The artifact associated with our ISSTA 2021 paper "Seed Selection for Successful Fuzzing". While our primary artifact is the OptiMin corpus minimizer, we also provide the necessary infrastructure to reproduce our fuzzing experiments.
Set up your environment (assumes a modern Ubuntu OS, >= 18.04 && <= 20.04
,
and Python, >= 3.6 && <= 3.8
):
# Install prerequisites
sudo apt update
sudo apt install -y git docker.io python3-venv
# Add yourself to the docker group (don't forget to log out and log back in so
# that the group changes take effect)
sudo usermod -aG docker $USER
# Setup virtualenv
python3 -m venv seed_selection
source seed_selection/bin/activate
pip3 install wheel
# Get this repo
git clone https://github.com/HexHive/fuzzing-seed-selection
pip3 install fuzzing-seed-selection/scripts
OptiMin is our SAT-based corpus minimization tool. It supports coverage generated by both AFL and llvm-cov (only AFL is used in the paper). Similarly, OptiMin can back out to both Z3 or EvalMaxSAT (only EvalMaxSAT is used in the paper). To build:
docker build -t seed-selection/optimin fuzzing-seed-selection/optimin
OptiMin takes a large "collection corpus" and selects a subset of seeds that are used for fuzzing. This is based on the code coverage for each seed in the collection corpus.

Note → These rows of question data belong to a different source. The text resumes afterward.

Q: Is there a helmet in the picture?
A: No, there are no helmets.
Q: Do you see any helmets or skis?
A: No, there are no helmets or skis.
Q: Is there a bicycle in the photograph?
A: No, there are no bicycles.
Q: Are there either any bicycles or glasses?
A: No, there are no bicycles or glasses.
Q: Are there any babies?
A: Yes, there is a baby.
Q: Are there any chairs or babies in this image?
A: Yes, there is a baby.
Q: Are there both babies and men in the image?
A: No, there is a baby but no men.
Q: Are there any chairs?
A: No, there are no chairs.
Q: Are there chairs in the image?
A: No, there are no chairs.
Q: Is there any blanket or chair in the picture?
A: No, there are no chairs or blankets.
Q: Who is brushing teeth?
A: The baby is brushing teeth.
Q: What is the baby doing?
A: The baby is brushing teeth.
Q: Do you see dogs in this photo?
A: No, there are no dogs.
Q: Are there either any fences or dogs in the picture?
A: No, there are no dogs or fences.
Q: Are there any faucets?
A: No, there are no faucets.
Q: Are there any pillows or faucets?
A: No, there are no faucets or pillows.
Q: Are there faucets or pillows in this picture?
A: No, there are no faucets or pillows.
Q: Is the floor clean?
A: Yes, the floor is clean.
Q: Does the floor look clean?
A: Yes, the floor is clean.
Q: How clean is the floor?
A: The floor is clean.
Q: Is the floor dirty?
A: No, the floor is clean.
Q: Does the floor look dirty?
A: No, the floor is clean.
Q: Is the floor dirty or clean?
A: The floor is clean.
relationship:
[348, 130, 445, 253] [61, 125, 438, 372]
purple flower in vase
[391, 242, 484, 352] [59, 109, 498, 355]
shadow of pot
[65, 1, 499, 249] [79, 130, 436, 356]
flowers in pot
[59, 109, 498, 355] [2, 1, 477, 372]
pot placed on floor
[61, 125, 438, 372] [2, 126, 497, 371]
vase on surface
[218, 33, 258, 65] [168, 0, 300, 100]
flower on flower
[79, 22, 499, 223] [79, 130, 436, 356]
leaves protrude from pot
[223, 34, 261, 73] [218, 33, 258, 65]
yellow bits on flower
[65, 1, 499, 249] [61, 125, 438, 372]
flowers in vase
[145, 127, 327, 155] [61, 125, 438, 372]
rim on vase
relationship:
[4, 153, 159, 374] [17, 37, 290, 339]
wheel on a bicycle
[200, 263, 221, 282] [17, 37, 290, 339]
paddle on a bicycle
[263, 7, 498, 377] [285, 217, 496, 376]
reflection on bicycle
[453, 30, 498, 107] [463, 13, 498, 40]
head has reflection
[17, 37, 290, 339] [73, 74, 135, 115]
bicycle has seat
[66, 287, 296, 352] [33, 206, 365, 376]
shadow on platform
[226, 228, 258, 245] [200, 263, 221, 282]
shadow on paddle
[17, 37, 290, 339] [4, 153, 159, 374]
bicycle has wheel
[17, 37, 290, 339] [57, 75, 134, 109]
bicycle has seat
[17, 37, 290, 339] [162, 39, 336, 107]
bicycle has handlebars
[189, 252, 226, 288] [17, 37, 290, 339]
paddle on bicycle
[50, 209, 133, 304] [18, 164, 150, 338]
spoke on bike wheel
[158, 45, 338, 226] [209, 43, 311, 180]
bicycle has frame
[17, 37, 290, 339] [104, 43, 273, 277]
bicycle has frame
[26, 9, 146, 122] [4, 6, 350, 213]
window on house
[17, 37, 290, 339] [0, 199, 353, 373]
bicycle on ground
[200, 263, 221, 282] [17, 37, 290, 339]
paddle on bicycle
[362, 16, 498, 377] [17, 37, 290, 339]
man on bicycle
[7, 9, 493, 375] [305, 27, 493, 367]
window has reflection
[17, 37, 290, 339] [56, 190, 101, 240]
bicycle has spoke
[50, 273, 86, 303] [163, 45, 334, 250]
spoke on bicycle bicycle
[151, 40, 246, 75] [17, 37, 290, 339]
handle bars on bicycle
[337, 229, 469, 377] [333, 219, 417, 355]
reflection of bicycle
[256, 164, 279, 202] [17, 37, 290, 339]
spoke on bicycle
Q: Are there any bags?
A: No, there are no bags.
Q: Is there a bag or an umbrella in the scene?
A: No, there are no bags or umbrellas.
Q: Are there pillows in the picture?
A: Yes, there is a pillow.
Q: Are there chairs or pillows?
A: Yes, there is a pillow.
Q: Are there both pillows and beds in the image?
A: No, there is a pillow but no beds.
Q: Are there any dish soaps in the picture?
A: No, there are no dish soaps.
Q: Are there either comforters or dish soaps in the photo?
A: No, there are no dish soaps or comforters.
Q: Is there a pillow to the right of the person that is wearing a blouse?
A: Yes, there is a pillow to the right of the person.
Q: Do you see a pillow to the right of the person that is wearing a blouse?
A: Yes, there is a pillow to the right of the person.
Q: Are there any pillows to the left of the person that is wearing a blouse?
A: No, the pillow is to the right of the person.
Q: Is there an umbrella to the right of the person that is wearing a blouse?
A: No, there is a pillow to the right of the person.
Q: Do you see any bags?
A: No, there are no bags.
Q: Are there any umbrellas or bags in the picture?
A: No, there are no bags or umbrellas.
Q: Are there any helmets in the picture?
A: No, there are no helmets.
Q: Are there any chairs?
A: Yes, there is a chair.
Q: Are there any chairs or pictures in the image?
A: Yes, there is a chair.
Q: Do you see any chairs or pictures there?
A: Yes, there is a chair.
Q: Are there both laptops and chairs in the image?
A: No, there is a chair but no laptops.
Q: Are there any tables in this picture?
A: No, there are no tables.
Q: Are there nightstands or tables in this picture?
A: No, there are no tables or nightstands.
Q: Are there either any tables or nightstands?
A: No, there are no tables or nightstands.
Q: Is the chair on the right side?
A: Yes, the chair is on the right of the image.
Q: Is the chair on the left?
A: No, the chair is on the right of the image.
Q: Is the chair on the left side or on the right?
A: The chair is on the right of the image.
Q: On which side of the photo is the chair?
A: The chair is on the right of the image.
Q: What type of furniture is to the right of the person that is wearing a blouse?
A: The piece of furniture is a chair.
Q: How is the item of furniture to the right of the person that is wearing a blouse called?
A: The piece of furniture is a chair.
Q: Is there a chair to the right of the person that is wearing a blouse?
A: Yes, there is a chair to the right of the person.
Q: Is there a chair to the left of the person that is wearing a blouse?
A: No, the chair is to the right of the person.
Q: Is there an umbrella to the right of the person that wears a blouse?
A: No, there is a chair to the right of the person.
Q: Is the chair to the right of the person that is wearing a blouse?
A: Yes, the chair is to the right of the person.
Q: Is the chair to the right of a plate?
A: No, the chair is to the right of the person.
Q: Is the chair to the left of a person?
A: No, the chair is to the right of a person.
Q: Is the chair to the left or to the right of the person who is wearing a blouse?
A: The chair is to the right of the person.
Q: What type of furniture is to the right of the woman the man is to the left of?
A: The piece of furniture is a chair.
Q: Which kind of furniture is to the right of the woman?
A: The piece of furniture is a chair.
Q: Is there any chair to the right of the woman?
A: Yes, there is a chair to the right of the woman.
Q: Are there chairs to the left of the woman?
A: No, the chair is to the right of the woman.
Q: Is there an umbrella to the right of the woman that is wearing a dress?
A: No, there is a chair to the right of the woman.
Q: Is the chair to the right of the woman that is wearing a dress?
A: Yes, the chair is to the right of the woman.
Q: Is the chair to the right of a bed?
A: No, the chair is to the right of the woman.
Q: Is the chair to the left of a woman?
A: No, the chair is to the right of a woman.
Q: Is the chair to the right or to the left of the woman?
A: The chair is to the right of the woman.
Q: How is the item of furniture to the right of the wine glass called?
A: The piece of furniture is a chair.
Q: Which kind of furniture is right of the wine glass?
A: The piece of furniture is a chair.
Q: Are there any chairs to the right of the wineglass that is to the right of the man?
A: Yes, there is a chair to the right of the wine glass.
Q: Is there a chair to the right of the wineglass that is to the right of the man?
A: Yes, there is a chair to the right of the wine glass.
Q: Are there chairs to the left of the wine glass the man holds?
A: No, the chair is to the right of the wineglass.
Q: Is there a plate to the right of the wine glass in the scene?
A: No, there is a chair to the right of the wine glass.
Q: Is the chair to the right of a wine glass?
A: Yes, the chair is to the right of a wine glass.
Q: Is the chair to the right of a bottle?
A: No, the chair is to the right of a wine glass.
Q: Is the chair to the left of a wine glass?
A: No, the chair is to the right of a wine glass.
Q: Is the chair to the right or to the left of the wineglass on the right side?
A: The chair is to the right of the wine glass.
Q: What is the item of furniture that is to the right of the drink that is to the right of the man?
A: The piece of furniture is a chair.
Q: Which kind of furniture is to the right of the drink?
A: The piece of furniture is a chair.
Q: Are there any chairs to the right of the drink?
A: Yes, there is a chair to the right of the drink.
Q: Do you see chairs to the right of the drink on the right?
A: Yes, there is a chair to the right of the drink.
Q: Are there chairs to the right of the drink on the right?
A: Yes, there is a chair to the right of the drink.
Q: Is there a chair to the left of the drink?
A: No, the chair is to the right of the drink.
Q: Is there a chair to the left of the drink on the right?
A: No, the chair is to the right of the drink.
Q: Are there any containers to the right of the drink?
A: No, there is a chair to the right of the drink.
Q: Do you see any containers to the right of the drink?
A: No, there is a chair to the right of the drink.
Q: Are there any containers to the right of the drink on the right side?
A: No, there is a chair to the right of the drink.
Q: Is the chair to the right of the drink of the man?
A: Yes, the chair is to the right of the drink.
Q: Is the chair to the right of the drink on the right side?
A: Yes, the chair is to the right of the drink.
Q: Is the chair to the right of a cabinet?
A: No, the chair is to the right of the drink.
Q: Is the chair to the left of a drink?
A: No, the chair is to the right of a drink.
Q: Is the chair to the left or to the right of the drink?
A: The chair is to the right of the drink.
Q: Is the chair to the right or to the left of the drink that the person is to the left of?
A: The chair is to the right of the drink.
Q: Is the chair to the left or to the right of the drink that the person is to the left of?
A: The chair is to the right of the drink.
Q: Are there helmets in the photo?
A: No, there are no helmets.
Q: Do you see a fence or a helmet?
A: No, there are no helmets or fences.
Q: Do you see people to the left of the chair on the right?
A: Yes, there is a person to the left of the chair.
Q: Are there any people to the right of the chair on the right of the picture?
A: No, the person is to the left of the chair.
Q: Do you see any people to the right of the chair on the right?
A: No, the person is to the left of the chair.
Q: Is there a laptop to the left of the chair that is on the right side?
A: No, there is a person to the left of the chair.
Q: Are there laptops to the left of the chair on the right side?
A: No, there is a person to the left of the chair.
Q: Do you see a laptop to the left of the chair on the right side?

While we provide tools to generate code coverage information for a given corpus
(based on afl-showmap
),
this can be time consuming (depending on the size of the corpus). Thus, we
provide seed traces in HDF5
archives.
For example, to perform a corpus minimization base on Google FTS FreeType2 coverage:
-
Download the coverage HDF5 from here.
wget https://datacommons.anu.edu.au/DataCommons/rest/records/anudc:6106/data/afl-showmap-coverage/fts/freetype2.hdf5
-
Expand the HDF5 using the
expand_hdf5_coverage.py
scriptexpand_hdf5_coverage.py -i freetype2.hdf5 -o /tmp/freetype2 # Expected output: # # 466 seeds to extract # Expanding freetype2.hdf5: 100%
-
Perform an unweighted minimization based on edges only (not hit counts)
docker run -v /tmp/freetype2:/tmp/freetype2 \ seed-selection/optimin -e /tmp/freetype2 # Expected output: # # afl-showmap corpus minimization # # [############################################################] 100% Reading seed coverage # [############################################################] 100% Generating clauses # [*] Running Optimin on /tmp/freetype2 # [*] Running EvalMaxSAT on WCNF # [+] EvalMaxSAT completed # [*] Parsing EvalMaxSAT output # [+] Solution found for /tmp/freetype2 # # [+] Total time: 0.01 sec # [+] Num. seeds: 37 # # ...
-
Perform an unweighted minimization including edge hit counts
docker run -v /tmp/freetype2:/tmp/freetype2 \ seed-selection/optimin /tmp/freetype2 # Expected output: # # afl-showmap corpus minimization # # [############################################################] 100% Reading seed coverage # [############################################################] 100% Generating clauses # [*] Running Optimin on /tmp/freetype2 # [*] Running EvalMaxSAT on WCNF # [+] EvalMaxSAT completed # [*] Parsing EvalMaxSAT output # [+] Solution found for /tmp/freetype2 # # [+] Total time: 0.01 sec # [+] Num. seeds: 53 # # ...
-
Download the file weights (i.e., sizes) from here.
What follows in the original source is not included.